The Morris Museum is pleased to present 16 original prints of animals facing extinction by renowned
Pop artist Andy Warhol in the exhibition Silent Spring:
Andy Warhol’s Endangered Species and Vanishing Animals. Though most noted for his Pop Art portraits of politicians and movie stars, iconographic depictions of Campbell soup cans or avant-garde films of the 1960s and 1970s, Andy Warhol was also a devoted environmentalist with a particular concern for the planet’s endangered species. He drew animals in his science class at the Holmes School in Pittsburgh, Pennsylvania; kept a flower garden in the backyard of his family’s Pittsburgh home and drew in parks and conservatories around the city, maintaining an active and committed interest in nature.

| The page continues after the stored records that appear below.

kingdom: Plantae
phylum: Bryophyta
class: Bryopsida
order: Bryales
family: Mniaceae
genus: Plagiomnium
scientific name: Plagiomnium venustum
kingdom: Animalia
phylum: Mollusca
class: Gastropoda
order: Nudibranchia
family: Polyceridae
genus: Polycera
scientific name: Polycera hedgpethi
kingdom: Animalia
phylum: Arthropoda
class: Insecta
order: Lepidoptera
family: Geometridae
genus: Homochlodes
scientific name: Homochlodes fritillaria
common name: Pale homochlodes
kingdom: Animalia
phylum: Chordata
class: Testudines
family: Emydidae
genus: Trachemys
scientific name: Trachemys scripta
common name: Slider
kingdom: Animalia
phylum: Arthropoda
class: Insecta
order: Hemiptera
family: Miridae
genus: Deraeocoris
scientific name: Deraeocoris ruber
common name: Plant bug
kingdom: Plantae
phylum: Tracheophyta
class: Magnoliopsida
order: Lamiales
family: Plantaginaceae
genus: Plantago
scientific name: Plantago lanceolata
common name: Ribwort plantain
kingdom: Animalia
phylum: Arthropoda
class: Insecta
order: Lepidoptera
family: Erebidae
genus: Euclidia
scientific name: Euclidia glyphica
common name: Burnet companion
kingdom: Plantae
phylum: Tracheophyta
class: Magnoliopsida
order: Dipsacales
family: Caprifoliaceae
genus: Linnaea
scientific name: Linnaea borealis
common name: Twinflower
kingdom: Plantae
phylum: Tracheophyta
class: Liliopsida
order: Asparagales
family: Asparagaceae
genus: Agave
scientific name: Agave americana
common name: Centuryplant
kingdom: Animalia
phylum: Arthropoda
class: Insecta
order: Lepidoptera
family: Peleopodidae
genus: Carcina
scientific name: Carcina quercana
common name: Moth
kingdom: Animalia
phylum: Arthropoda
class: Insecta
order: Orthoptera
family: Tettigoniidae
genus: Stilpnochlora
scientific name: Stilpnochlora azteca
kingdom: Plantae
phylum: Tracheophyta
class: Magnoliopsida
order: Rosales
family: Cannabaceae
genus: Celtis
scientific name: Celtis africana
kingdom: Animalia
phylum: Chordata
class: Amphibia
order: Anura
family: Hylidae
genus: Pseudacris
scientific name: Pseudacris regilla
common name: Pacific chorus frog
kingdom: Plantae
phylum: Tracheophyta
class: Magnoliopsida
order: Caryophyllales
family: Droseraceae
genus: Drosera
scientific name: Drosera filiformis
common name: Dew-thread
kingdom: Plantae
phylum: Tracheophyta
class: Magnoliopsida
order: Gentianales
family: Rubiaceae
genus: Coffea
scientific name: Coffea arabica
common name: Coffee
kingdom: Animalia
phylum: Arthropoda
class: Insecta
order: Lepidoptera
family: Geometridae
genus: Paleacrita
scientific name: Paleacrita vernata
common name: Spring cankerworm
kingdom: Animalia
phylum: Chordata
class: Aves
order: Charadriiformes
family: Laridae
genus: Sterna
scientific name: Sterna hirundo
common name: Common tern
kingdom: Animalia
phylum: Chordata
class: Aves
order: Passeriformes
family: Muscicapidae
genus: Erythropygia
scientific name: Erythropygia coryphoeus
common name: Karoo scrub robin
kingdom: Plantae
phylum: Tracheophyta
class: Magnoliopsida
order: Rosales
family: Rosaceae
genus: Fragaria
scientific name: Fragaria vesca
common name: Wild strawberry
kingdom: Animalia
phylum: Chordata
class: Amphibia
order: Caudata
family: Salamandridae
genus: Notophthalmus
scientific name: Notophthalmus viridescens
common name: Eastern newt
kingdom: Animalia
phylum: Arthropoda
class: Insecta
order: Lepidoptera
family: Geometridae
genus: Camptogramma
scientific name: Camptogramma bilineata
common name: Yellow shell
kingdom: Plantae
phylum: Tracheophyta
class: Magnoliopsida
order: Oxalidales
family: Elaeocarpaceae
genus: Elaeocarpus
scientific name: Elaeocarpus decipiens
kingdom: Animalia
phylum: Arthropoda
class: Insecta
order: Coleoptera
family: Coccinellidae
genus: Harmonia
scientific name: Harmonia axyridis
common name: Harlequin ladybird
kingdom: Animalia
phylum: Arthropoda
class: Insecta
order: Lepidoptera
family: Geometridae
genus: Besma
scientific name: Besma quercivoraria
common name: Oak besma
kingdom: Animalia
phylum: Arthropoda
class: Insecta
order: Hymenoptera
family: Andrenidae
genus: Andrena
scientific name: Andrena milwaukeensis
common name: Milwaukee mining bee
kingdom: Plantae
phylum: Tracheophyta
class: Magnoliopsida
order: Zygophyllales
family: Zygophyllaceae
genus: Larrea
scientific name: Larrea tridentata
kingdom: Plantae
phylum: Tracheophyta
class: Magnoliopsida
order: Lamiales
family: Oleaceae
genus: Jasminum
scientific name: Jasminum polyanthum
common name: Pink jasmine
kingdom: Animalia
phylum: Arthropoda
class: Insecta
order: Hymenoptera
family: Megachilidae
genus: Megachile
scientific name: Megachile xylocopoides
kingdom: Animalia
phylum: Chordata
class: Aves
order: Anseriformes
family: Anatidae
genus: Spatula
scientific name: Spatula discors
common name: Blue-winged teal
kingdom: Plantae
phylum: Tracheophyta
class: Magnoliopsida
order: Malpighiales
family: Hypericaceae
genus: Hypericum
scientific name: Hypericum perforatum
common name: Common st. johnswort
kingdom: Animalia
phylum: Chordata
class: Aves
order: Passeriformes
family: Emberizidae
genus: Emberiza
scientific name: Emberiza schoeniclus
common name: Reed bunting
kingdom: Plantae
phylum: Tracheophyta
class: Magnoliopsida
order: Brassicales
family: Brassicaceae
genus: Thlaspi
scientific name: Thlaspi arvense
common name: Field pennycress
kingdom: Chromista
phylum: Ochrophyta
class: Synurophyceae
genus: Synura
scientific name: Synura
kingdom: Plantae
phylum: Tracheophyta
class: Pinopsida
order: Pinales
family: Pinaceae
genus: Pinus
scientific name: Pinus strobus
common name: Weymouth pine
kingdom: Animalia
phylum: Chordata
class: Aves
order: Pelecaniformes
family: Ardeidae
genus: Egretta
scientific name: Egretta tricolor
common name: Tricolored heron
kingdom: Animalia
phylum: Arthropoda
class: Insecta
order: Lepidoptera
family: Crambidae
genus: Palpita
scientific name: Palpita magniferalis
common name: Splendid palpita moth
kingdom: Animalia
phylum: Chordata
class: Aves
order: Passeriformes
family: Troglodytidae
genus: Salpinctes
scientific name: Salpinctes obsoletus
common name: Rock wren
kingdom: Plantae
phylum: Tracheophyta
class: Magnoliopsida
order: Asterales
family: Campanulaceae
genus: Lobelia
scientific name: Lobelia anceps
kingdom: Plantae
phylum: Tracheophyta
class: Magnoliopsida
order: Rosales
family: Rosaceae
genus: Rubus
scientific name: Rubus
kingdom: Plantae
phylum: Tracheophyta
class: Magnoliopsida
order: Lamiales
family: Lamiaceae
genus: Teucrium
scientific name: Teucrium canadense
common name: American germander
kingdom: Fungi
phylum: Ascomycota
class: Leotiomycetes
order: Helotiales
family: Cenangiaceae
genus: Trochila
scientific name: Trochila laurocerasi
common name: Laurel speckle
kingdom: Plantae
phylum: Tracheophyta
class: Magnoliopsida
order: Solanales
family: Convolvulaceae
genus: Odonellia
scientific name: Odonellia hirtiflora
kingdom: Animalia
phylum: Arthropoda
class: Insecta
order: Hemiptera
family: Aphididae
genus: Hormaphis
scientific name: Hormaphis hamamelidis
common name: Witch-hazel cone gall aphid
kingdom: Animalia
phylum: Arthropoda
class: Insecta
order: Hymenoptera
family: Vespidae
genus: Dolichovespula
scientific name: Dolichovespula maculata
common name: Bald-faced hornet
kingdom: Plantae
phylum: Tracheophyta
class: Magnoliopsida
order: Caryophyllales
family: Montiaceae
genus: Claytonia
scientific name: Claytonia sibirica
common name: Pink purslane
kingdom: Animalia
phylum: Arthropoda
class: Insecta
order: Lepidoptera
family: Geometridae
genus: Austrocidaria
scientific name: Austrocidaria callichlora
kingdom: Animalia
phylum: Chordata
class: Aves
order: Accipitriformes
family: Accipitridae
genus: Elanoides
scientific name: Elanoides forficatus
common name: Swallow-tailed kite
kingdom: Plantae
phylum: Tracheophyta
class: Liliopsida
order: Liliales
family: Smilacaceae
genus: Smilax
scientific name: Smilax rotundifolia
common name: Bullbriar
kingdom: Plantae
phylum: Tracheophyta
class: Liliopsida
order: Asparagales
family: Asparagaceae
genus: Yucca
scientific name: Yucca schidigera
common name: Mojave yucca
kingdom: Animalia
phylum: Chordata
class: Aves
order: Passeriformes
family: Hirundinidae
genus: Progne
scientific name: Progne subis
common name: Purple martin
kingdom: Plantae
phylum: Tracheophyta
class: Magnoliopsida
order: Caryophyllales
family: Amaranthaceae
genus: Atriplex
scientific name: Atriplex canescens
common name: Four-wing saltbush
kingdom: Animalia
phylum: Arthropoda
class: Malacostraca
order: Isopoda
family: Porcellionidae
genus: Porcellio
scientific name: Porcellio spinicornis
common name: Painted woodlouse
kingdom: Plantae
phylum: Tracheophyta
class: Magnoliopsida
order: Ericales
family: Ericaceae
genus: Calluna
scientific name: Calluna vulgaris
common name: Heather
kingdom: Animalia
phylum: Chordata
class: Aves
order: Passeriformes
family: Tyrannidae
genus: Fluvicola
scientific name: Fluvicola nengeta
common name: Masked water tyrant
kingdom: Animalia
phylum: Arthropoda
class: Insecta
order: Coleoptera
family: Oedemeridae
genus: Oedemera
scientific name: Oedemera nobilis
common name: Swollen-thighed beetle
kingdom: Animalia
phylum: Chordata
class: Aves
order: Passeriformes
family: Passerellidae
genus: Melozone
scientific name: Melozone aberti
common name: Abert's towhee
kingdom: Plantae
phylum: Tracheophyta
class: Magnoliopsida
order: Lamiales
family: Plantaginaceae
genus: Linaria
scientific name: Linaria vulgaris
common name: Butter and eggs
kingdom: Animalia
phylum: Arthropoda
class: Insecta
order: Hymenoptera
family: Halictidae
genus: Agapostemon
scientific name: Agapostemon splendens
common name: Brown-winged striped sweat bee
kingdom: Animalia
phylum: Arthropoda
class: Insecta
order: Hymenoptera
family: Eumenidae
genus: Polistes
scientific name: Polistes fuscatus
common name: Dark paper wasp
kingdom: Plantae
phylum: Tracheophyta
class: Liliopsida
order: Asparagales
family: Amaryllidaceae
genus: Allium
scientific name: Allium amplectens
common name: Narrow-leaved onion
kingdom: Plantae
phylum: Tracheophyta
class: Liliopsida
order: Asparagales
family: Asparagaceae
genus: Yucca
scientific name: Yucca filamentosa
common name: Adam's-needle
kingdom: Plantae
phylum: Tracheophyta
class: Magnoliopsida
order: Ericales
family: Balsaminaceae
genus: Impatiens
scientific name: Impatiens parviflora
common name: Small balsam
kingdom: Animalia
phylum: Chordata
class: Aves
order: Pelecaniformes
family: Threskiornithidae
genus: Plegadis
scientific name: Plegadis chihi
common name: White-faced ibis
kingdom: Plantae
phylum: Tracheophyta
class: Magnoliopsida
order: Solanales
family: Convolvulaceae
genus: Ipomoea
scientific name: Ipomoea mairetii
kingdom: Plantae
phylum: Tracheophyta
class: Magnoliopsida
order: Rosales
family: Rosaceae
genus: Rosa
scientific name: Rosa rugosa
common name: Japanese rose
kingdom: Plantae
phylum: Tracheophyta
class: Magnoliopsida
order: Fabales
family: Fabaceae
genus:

In 1983, Warhol created his Endangered Species print portfolio; then in 1986 he worked in collaboration with Kurt Benirschke of the San Diego Zoo, to produce the book Vanishing Animals, bringing his Pop sensibility and style to the images of an elephant, rhinoceros, butterfly, eagle and other threatened species. Though the message of the images is global, the images themselves are distinctly “Warhol.” Screen prints from both works will be on view in the exhibition. Art dealers Ronald and Fraya Feldman commissioned Warhol’s Endangered Species portfolio, after conversations with Warhol about ecological issues, particularly beach erosion, a phenomenon Warhol witnessed along his beachfront property on Long Island. The exhibition, Silent Spring: Andy Warhol’s Endangered Species and Vanishing Animals is organized by The Andy Warhol Museum, Pittsburgh, one of the four Carnegie Museums of Pittsburgh and is on loan to the Morris Museum.